Donc, à moins que vous ne soyez prêt à prendre beaucoup, beaucoup de risques, je pense que ce n'est probablement pas une bonne idée. Les systèmes - dont ceux à base d'IA - restent assez cantonnés. Ils ne font bien qu'une tâche relativement précise. Or par définition, les Moonshots sont plus larges.

Autre chose, nous n'avons pas beaucoup de recul et d'expérience avec les applications de l'IA. Or les attentes sont très grandes. Nous avons connu plusieurs mises au rebut de ces technologies par le passé. Ces abandons ont été provoqués, je crois, par trop d'attentes déçues. Mieux vaut donc être un peu trop conservateur mais ne pas se laisser démotiver ni démoraliser par de gros échecs.

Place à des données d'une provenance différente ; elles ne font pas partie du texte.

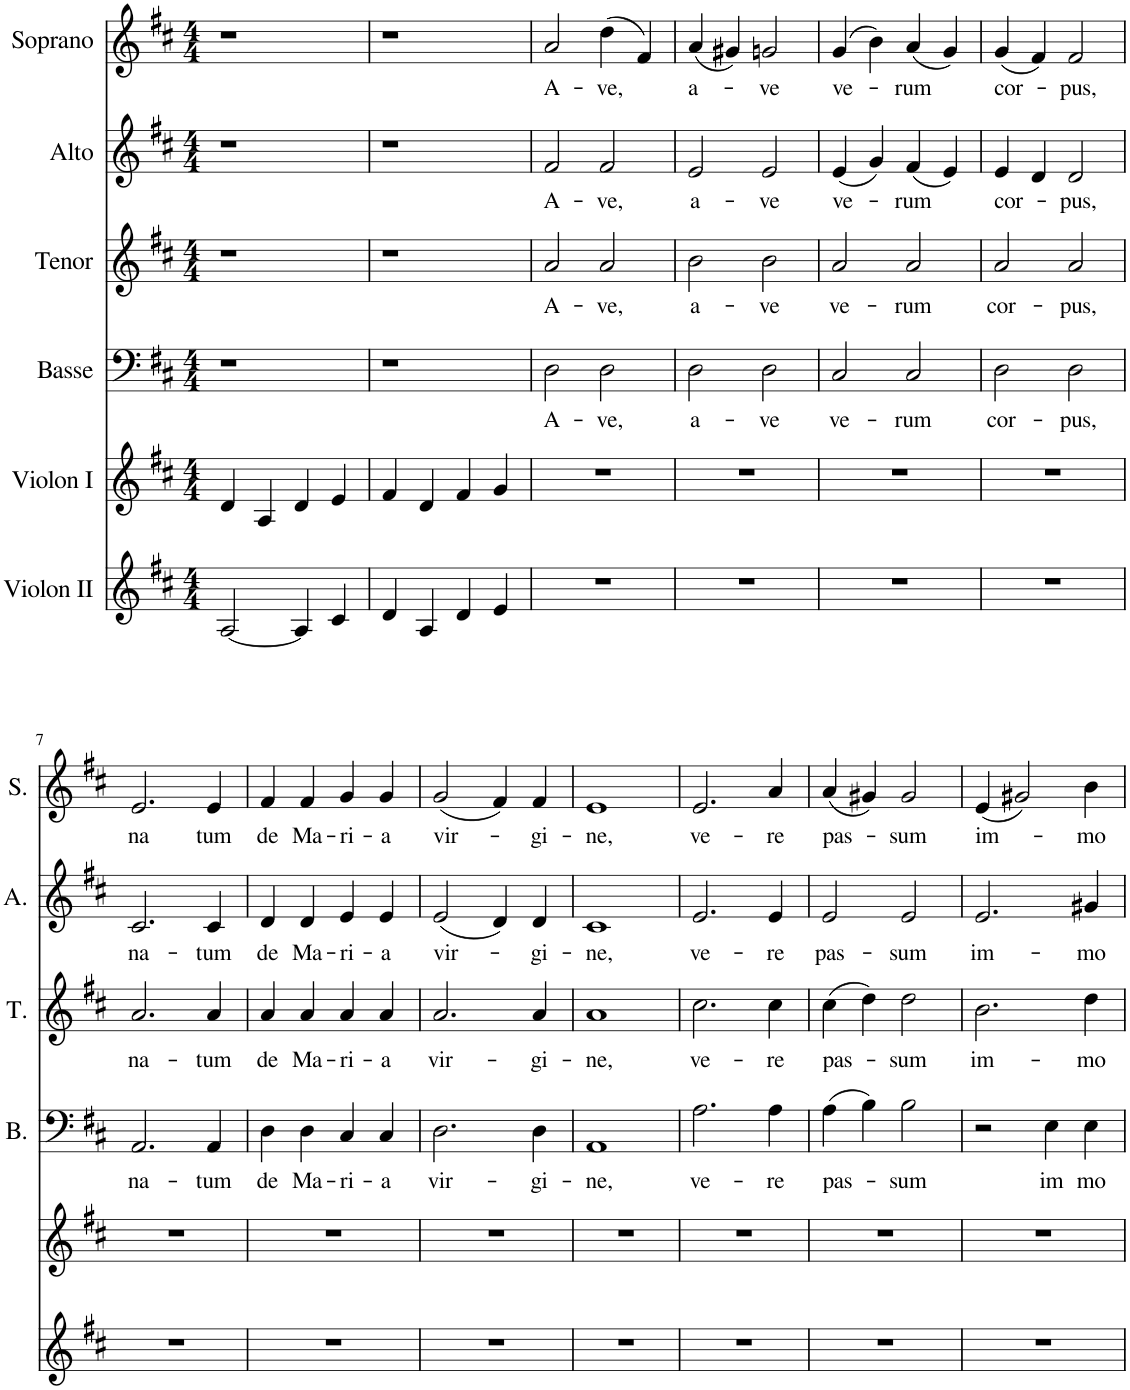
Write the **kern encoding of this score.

SearchEnterpriseAI/ LeMagIT : Mais ne pensez-vous pas qu'il y a aussi un risque à adopter une stratégie trop prudente - comme le risque de louper l'opportunité d'obtenir un avantage concurrentiel définitif avec un projet qui transforme les processus plus en profondeur alors que d'autres peuvent le faire ?

Tom Davenport : Si vous voulez accomplir quelque chose de vraiment nouveau, c'est très bien - mais faites le avec une série de projets connexes dans un domaine particulier de votre activité. Je pense que vous réussirez de cette manière. A condition, une fois encore, que chaque projet pris individuellement reste relativement petit.

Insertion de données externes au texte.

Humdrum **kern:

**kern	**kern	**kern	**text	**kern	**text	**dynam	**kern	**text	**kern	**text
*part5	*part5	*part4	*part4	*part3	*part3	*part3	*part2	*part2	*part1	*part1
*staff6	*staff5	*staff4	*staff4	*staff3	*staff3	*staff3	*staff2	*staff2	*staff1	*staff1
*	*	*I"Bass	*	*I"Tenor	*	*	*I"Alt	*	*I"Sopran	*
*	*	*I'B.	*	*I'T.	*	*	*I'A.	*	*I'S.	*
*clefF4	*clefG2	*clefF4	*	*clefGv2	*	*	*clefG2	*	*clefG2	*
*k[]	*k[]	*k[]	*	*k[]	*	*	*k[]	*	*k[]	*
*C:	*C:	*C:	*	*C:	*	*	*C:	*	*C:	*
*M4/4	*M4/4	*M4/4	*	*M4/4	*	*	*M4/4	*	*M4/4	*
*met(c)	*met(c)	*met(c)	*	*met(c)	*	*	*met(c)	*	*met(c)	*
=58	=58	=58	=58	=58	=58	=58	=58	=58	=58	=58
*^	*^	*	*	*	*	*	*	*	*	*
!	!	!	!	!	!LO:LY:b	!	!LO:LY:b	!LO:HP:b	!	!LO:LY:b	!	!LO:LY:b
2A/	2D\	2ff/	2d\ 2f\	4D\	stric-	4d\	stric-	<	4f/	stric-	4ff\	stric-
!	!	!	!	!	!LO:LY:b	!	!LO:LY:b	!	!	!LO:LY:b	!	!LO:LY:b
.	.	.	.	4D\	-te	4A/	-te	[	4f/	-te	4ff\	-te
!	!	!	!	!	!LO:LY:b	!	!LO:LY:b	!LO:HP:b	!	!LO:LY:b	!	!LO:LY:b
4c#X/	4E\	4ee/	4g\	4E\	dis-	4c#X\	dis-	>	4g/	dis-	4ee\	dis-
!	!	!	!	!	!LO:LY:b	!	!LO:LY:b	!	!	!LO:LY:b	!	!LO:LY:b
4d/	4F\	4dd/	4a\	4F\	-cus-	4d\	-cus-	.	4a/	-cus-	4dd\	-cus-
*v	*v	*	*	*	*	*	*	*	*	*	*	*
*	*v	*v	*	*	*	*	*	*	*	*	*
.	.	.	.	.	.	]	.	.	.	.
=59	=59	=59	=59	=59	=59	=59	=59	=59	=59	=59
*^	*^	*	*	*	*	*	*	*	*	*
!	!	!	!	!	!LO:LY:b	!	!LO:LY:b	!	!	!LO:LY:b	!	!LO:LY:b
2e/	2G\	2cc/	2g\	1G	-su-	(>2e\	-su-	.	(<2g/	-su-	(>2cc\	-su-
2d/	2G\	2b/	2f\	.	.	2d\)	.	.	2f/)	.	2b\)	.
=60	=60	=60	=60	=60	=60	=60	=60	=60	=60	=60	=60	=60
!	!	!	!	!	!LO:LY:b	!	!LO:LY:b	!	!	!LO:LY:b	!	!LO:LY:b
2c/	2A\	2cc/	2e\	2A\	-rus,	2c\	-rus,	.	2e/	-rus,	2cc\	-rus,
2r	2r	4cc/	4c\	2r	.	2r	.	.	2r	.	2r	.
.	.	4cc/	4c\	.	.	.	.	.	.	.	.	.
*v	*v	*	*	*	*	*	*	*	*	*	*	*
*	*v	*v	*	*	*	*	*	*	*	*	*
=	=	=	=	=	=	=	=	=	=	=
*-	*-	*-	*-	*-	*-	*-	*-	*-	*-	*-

Si vous voulez vraiment être ambitieux, je ne pense pas qu'il y ait de risque à diviser votre démarche IA en une série de petits projets.

Mais pensez aussi aux véhicules autonomes. Je parlais récemment à Manuela Veloso, qui vient de se faire recruter par JPMorgan Chase. Elle est à la tête du département de Machine Learning de la Carnegie Mellon Univeristy (CMU) de Pittsburgh. Elle me racontait en substance que quand elle est arrivée à l'université, au milieu des années 80, tout le monde disait : « les véhicules autonomes sont presque là. Nous avons des prototypes dans les labos, etc. ». C'était il y a 30 ans. Et aujourd'hui ? Ils sont encore « presque là ».

La morale de cette histoire, c'est qu'il y a toujours beaucoup d'éléments différents qui doivent fonctionner ensemble, comme dans le cas des véhicules autonomes. Et qu'il est très difficile d'éliminer l'existant, c'est à dire de modifier rapidement la manière dont les choses fonctionnent les unes avec les autres. Il faut le faire progressivement.

Donc je pense que le plus grand risque n'est pas d'être prudent ou modeste, mais que les gens en arrivent à la conclusion qu'une partie du battage médiatique autour de l'IA n'était pas justifiée.